Question about this proof (exactness of a sequence) In Altman-Kleinman "Introduction to Grothendieck Duality Theory", page 104 there is the following Lema:

I don't understand the underlined part, why the exactness of that sequences implies the map is the inverse of $h$?
 A: Let me rewrite the things more explicitly:
Since $\newcommand{\coker}{\operatorname{coker}} \newcommand{\Hom}{\operatorname{Hom}} \newcommand{\im}{\operatorname{im}}$$0 \to \Hom(N'',\coker g) \stackrel{g^*}{\to} \Hom(N,\coker g)$ is exact, $g^*$ is injective, and then, if $\pi : N'' \to \coker g$ is the canonical projection, $g^*(\pi) = \pi \circ g = 0$ implies that $\pi = 0$. Thus $\coker g = \im \pi = 0$, meaning that $g$ is surjective.
Since $\Hom(N'',N'') \stackrel{g^*}{\to} \Hom(N,N'') \stackrel{f^*}{\to} \Hom(N',N'')$ is exact, $(g \circ f)^* = f^* \circ g^* = 0$, and in particular $0 = (g \circ f)^*(\operatorname{id}_{N''}) = \operatorname{id}_{N''} \circ\, (g \circ f) = g \circ f$, which implies that $\im f \subseteq \ker g$, and then $g$ induces a homomorphism $h : \coker f \to N''$ such that $h(n+\im f) = g(n)$ for every $n \in N$.

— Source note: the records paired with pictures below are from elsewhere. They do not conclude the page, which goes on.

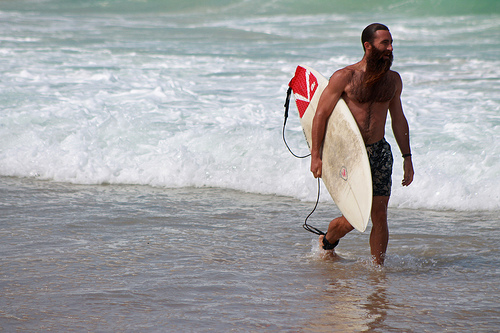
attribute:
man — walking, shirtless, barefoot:
[311, 23, 416, 267]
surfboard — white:
[290, 62, 373, 234]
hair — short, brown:
[361, 22, 389, 52]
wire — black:
[281, 90, 288, 141]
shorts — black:
[366, 137, 394, 198]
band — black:
[401, 152, 411, 157]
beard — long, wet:
[365, 45, 395, 89]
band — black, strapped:
[321, 232, 339, 251]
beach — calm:
[1, 176, 499, 333]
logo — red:
[290, 66, 319, 116]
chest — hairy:
[346, 75, 395, 105]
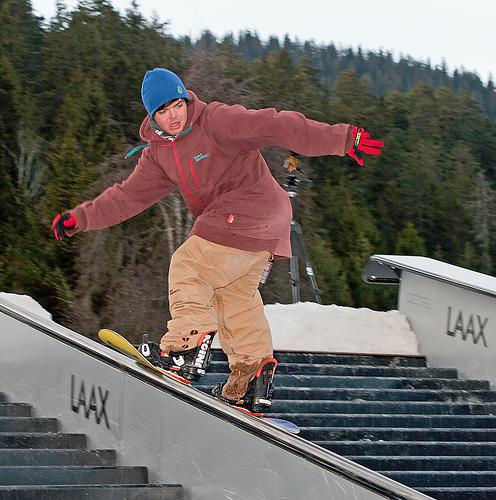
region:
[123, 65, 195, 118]
the cap is blue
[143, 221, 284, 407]
the pants are brown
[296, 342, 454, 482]
the stairs are gray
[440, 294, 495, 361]
the text is black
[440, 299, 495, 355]
the text reads laax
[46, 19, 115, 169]
the trees are green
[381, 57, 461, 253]
the trees are tall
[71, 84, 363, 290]
the jacket is red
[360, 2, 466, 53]
the sky is white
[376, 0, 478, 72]
the sky is clear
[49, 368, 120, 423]
laax is written on wall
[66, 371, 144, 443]
laax is written on wall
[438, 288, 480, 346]
laax is written on wall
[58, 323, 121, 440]
laax is written on wall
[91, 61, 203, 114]
the marvin is green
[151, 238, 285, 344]
the trousers are orange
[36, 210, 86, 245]
the gloves are orange and black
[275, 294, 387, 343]
there is snow on top of the stairs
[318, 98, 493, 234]
there are trees in the background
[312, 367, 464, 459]
the stair case is grey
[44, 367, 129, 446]
the woord laax is written on the wall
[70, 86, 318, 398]
he is balancing on the rail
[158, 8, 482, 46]
the sky is cloudless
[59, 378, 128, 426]
the word laax are in black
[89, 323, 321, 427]
A snowboard sliding down the rail.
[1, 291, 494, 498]
Two sets of black stairs.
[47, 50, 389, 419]
A man riding a snowboard.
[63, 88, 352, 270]
A red and brown coat worn by the man.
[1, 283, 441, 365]
Snow piled up at the top of the stairs.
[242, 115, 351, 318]
A camera on a tripod in the snow.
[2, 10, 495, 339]
A large forest on a hill.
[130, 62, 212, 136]
A blue cap worn by the man.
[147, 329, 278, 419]
A wet spot on the man's pants.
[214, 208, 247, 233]
A red tag for the coat.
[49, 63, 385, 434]
Boy in brown snowboarding a ledge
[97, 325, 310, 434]
snowboard under boy on a ledge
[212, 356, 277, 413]
black snowboarding boot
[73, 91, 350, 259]
brown coat on boy snowboarding a ledge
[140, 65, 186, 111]
blue wool cap on a boy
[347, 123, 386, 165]
red glove on a boy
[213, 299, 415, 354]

Now, $\Hom(N'',\coker f) \stackrel{g^*}{\to} \Hom(N,\coker f) \stackrel{f^*}{\to} \Hom(N',\coker f)$ is exact, so, if $\pi : N \to \coker f$ is the canonical projection, $f^*(\pi) = \pi \circ f = 0$ implies that $\pi \in \ker f^* = \im g^*$, meaning that $\pi = g^*(j) = j \circ g$ for some homomorphism $j : N'' \to \coker f$. In other words, $j(g(n)) = n+\im f$ for all $n \in N$, that is, $j$ is the inverse of $h$.